Arnall Golden Gregory partner John L. Gornall Jr. has been a facilitator of the Korean invasion of Middle Georgia.
Gornall and other AGG lawyers have advised four separate Korean companies on negotiating economic incentives for their new manufacturing plants in Middle Georgia. The AGG attorneys have also advised the companies on sundry other matters, including real estate, supplier contracts and environmental permits. The plants will supply the Kia Motors Corp. manufacturing facility under construction near West Point.
Hyundai Mobis will build a 310,000-square-foot plant to supply assorted auto parts to Kia. Glovis will build a 558,131-square-foot plant to provide auto parts and provide logistics services. Both the Hyundai Mobis and Glovis facilities will be located on the site of the Kia plant.
Dongwon Autopart Technology is building a 120,000 to 150,000-square-foot plant in Meriwether County where it will build door frames, side impact beams, roof molding, side absorbers and cross bars. And Kumho Tire Co. is building its first U.S. manufacturing facility in Bibb County. Kumho will supply not only Kia, but other automotive manufacturers located in the Southeast, Gornall said.
With all four clients, AGG teamed up with the law firm Kim & Chang of Seoul, South Korea.
AGG was able to nab the clients because of the firm’s previous work on behalf of the state of Georgia in its talks with Kia, Gornall said.
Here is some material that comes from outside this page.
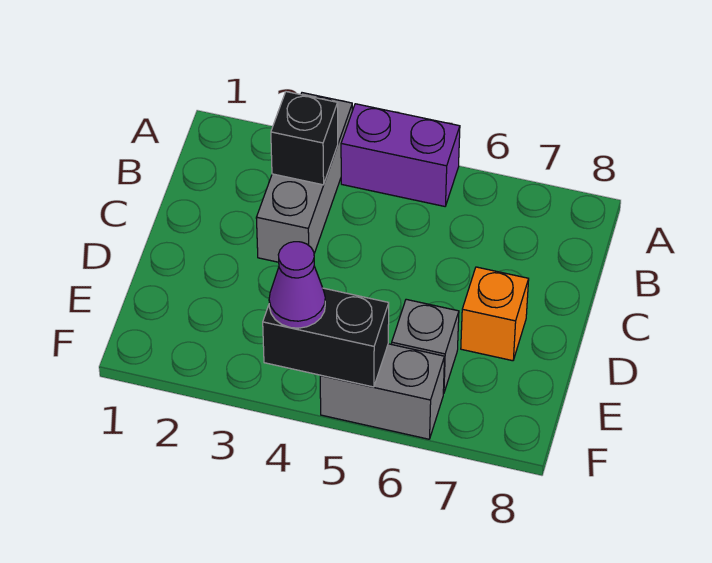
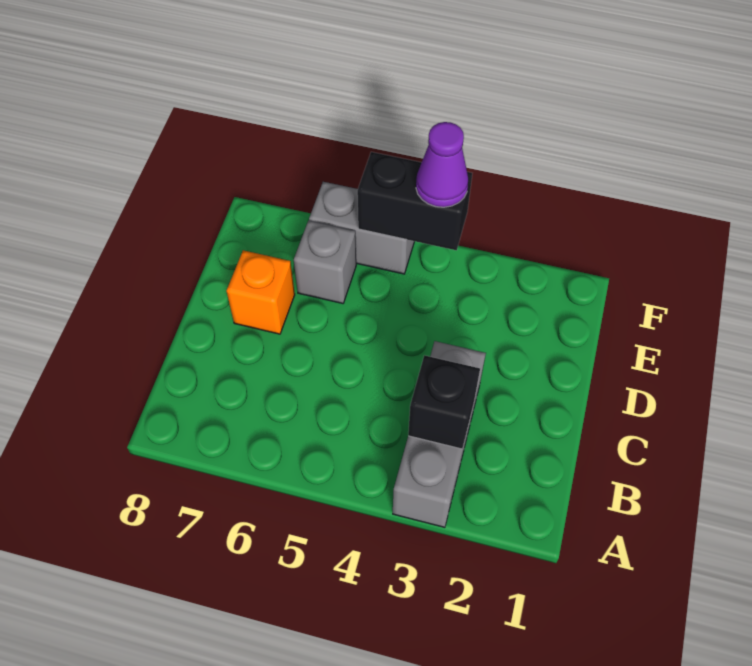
purple 1x2 brick [341,104,460,206] -> none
The Kia plant, to be located off Interstate 85 about three miles east of the Alabama state line
, will assemble small sedans and is expected to be fully operational in late 2009. It will be Kia’s first manufacturing plant in the U.S.
Although there was no formal, written agreement between Kia Motors and the state of Georgia that Kia’s suppliers would locate in the state, it has ended up that most suppliers have picked Georgia, Gornall said.
“One thing that I’ve been impressed with, Kia just had a gentlemen’s agreement with the state in that they would urge their suppliers to locate in Georgia,” he said. “They have certainly done that.”
Gornall noted that the state of Alabama offered competitive incentive packages to each of the Kia suppliers that AGG represented.
AGG’s work involved a stew of legal practices. Economic-development lawyers must be familiar with the law of commercial real estate, taxation, local governments, labor and employment, public finance, corporate, immigration, environmental, government regulations and contracts, among others.
“We have to know enough about all of this to be dangerous,” said AGG partner Andrew J. Schutt, who worked with Gornall advising the Korean suppliers.
One of the largest tasks has been negotiating supply contracts with local water/sewer providers and with railroads, Schutt said.
AGG of counsel Hyun-Zu “Yonni” Kim, who is fluent in Korean, was also involved in the negotiations.
Although he couldn’t name names, nor would he say whether AGG was working on the deals, Gornall did say that these aren’t the last of the overseas Kia suppliers who will locate in Middle Georgia. More announcements are coming, he said.